Directions
Could you reproduce, word for word, everything below from the line containing "micrograph shows immunohistochemical" down to the line containing "and nuclear staining", with both of those lines included and no others?

Input for this task
_ _ _

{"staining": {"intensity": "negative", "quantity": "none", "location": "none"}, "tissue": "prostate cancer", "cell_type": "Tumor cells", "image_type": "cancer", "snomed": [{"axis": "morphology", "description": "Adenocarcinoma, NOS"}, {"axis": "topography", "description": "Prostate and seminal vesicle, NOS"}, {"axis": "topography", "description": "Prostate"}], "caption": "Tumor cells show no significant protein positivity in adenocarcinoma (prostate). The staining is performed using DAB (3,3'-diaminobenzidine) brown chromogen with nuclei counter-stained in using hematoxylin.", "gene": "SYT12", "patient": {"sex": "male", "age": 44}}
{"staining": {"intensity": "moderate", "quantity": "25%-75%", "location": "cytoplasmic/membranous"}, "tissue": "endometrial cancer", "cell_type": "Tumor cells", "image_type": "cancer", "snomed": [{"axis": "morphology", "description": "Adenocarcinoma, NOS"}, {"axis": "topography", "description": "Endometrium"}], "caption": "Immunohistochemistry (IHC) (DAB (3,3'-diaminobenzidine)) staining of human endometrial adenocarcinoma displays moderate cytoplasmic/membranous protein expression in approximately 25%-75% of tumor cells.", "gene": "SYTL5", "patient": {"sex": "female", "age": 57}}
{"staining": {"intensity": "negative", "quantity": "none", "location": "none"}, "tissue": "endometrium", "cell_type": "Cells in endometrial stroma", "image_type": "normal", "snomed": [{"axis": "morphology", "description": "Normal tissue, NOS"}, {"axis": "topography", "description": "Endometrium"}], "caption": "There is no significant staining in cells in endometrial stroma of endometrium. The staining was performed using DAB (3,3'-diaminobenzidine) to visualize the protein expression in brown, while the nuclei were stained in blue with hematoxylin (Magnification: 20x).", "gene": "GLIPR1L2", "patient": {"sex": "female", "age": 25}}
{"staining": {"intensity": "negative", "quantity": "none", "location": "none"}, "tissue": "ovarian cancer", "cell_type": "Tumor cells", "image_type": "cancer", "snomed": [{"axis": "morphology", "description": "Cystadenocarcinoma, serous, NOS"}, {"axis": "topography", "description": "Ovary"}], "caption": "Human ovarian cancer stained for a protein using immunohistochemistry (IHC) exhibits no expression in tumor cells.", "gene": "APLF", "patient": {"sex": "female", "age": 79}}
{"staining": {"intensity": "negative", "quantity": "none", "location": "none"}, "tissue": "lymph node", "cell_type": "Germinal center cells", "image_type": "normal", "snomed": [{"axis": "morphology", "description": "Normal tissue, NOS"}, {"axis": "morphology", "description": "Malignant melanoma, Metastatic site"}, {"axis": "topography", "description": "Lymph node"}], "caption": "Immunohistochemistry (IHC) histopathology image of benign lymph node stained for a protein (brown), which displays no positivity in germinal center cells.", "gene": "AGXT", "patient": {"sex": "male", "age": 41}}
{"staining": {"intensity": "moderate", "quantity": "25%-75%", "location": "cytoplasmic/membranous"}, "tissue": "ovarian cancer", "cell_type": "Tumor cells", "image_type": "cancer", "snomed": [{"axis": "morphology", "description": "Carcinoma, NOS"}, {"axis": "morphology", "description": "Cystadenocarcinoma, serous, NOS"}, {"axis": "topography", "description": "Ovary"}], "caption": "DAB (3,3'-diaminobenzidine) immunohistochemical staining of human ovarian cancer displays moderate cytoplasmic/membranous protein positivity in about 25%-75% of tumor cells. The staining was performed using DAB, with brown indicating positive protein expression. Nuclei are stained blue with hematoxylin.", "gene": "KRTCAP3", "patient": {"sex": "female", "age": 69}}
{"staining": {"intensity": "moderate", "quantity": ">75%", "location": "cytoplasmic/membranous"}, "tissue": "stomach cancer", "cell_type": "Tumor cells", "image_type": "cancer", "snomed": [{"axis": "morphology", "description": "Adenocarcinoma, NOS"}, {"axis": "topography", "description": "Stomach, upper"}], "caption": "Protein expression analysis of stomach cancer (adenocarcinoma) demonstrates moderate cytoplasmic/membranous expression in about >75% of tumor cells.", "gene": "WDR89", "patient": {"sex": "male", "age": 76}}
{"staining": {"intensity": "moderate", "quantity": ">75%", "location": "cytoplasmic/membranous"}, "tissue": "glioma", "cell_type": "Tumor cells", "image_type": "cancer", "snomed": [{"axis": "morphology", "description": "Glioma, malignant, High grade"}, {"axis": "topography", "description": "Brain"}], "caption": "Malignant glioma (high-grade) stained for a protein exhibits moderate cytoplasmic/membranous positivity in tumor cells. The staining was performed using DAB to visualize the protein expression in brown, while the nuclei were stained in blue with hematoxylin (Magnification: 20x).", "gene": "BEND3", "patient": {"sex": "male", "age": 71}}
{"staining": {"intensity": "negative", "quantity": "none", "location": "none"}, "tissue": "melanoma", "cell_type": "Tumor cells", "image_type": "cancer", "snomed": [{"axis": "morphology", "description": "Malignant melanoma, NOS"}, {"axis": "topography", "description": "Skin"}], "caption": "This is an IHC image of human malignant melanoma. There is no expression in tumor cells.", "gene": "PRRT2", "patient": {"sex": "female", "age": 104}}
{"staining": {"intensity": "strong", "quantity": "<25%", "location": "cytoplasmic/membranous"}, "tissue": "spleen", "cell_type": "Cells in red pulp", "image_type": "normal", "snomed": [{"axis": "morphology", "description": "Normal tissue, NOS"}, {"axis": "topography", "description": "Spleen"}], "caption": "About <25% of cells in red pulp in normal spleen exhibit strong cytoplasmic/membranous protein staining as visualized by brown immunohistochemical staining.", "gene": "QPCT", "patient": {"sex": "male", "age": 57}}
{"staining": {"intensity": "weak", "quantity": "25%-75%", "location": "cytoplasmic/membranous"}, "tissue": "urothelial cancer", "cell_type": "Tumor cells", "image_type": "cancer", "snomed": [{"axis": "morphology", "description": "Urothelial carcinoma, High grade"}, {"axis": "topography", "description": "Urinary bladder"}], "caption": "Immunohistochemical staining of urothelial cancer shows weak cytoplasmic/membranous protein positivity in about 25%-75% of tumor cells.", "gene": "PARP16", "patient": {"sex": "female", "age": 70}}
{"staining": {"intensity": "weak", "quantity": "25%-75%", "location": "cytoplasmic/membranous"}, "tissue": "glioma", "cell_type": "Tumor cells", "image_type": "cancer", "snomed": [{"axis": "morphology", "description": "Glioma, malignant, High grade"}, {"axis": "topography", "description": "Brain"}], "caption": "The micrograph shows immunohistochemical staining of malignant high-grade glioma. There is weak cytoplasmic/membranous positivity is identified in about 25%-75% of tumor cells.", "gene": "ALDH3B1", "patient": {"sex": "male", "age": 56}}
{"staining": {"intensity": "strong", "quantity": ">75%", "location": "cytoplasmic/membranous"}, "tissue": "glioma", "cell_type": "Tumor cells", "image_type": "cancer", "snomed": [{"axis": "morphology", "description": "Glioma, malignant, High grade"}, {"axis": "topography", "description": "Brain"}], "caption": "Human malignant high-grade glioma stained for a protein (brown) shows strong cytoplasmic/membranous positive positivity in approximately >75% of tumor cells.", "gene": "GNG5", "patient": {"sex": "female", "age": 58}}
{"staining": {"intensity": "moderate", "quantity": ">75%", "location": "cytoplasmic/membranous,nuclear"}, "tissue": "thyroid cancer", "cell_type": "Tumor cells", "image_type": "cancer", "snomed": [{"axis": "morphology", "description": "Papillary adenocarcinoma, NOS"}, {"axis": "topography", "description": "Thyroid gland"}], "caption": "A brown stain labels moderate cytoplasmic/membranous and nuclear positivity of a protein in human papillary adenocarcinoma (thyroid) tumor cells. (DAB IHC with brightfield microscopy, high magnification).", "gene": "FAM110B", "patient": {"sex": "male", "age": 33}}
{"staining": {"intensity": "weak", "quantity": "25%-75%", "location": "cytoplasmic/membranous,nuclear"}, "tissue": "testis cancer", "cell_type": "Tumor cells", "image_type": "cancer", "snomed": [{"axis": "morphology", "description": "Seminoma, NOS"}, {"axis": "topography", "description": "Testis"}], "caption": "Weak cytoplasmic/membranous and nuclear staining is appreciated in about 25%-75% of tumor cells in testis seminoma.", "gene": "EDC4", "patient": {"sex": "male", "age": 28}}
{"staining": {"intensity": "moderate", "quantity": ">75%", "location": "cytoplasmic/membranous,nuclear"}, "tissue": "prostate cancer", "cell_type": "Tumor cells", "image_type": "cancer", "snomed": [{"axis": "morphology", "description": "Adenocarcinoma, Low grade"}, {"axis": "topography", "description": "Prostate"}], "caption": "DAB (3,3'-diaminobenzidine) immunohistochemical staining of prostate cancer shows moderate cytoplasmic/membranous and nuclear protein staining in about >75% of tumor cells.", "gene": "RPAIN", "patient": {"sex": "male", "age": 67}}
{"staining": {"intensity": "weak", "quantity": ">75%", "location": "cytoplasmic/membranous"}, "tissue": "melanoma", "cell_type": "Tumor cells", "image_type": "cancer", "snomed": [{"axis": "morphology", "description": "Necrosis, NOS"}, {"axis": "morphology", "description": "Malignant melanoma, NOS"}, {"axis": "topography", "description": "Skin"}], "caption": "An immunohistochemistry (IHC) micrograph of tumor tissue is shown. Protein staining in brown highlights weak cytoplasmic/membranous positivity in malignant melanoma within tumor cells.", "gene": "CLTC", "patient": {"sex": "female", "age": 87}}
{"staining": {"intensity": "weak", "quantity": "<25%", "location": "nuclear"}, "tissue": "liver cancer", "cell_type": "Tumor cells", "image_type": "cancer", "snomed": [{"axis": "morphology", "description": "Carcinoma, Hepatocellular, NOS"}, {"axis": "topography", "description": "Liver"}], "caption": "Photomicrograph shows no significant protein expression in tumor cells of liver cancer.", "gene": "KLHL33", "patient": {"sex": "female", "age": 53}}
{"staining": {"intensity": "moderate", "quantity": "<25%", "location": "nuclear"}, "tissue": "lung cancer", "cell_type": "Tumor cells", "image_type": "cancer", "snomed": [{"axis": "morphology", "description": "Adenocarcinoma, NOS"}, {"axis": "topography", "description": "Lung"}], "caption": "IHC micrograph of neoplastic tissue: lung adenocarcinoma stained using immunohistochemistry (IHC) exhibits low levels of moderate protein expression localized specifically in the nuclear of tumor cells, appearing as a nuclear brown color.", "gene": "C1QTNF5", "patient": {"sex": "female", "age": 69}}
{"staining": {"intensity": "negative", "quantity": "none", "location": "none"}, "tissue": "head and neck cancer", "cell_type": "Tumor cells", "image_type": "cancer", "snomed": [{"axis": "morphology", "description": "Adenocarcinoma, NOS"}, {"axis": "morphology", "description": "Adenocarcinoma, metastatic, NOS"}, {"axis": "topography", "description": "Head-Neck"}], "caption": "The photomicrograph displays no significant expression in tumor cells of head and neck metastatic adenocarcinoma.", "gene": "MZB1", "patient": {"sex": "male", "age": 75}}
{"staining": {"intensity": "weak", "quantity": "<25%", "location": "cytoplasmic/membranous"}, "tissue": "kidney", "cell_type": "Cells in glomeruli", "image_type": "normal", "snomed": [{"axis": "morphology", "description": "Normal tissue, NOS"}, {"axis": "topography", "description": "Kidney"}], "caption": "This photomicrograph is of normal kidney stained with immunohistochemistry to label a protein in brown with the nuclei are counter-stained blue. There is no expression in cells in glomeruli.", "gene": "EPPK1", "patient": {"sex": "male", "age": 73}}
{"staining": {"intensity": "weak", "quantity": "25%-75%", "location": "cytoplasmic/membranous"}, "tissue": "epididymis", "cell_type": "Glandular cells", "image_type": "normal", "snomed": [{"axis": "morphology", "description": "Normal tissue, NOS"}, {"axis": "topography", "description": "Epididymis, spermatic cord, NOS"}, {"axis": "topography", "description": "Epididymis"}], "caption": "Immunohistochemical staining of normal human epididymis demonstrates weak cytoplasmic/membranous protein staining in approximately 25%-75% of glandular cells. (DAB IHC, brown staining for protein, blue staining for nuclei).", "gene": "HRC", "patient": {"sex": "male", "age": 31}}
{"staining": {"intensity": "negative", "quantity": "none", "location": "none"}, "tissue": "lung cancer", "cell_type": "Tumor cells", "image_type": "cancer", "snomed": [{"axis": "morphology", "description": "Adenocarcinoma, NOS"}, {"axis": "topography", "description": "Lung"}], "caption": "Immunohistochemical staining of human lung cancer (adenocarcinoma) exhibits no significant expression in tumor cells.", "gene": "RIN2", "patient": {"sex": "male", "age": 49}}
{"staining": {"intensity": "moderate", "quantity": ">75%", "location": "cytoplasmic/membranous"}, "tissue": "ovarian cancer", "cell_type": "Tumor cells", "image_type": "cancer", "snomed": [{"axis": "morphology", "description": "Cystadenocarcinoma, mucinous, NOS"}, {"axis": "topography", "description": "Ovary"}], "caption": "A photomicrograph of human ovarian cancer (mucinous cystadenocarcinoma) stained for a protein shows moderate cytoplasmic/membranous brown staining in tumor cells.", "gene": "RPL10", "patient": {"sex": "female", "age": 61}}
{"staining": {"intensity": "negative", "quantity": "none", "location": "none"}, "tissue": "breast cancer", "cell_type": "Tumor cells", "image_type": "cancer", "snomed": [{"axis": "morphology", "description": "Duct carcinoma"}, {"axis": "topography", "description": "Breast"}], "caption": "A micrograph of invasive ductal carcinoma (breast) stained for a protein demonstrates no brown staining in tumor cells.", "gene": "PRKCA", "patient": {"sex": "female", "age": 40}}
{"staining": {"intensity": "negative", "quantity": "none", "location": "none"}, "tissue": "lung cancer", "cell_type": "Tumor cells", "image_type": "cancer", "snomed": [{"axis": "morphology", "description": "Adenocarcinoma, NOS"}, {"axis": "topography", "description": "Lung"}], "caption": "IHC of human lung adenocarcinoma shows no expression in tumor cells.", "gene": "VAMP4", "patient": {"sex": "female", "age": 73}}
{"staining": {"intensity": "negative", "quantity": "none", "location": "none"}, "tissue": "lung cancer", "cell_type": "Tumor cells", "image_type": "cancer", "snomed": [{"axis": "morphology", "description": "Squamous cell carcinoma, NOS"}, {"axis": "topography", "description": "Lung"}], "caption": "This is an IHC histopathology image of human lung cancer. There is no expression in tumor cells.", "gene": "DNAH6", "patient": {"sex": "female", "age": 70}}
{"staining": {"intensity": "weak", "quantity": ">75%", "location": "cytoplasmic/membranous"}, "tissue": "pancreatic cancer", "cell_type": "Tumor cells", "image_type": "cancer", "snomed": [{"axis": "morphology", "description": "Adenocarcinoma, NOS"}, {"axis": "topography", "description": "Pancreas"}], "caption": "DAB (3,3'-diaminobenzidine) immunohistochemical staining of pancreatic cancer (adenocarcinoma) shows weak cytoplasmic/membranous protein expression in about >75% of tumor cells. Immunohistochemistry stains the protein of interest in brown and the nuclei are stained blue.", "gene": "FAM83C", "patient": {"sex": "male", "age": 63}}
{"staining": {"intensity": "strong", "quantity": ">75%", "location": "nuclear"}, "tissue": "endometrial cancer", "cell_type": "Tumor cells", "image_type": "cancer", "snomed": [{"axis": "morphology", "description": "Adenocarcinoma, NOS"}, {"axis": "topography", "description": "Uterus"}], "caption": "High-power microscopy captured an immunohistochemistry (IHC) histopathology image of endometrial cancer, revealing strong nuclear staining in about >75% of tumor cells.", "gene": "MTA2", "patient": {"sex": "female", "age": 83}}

_ _ _

Answer section
{"staining": {"intensity": "weak", "quantity": "25%-75%", "location": "cytoplasmic/membranous"}, "tissue": "glioma", "cell_type": "Tumor cells", "image_type": "cancer", "snomed": [{"axis": "morphology", "description": "Glioma, malignant, High grade"}, {"axis": "topography", "description": "Brain"}], "caption": "The micrograph shows immunohistochemical staining of malignant high-grade glioma. There is weak cytoplasmic/membranous positivity is identified in about 25%-75% of tumor cells.", "gene": "ALDH3B1", "patient": {"sex": "male", "age": 56}}
{"staining": {"intensity": "strong", "quantity": ">75%", "location": "cytoplasmic/membranous"}, "tissue": "glioma", "cell_type": "Tumor cells", "image_type": "cancer", "snomed": [{"axis": "morphology", "description": "Glioma, malignant, High grade"}, {"axis": "topography", "description": "Brain"}], "caption": "Human malignant high-grade glioma stained for a protein (brown) shows strong cytoplasmic/membranous positive positivity in approximately >75% of tumor cells.", "gene": "GNG5", "patient": {"sex": "female", "age": 58}}
{"staining": {"intensity": "moderate", "quantity": ">75%", "location": "cytoplasmic/membranous,nuclear"}, "tissue": "thyroid cancer", "cell_type": "Tumor cells", "image_type": "cancer", "snomed": [{"axis": "morphology", "description": "Papillary adenocarcinoma, NOS"}, {"axis": "topography", "description": "Thyroid gland"}], "caption": "A brown stain labels moderate cytoplasmic/membranous and nuclear positivity of a protein in human papillary adenocarcinoma (thyroid) tumor cells. (DAB IHC with brightfield microscopy, high magnification).", "gene": "FAM110B", "patient": {"sex": "male", "age": 33}}
{"staining": {"intensity": "weak", "quantity": "25%-75%", "location": "cytoplasmic/membranous,nuclear"}, "tissue": "testis cancer", "cell_type": "Tumor cells", "image_type": "cancer", "snomed": [{"axis": "morphology", "description": "Seminoma, NOS"}, {"axis": "topography", "description": "Testis"}], "caption": "Weak cytoplasmic/membranous and nuclear staining is appreciated in about 25%-75% of tumor cells in testis seminoma.", "gene": "EDC4", "patient": {"sex": "male", "age": 28}}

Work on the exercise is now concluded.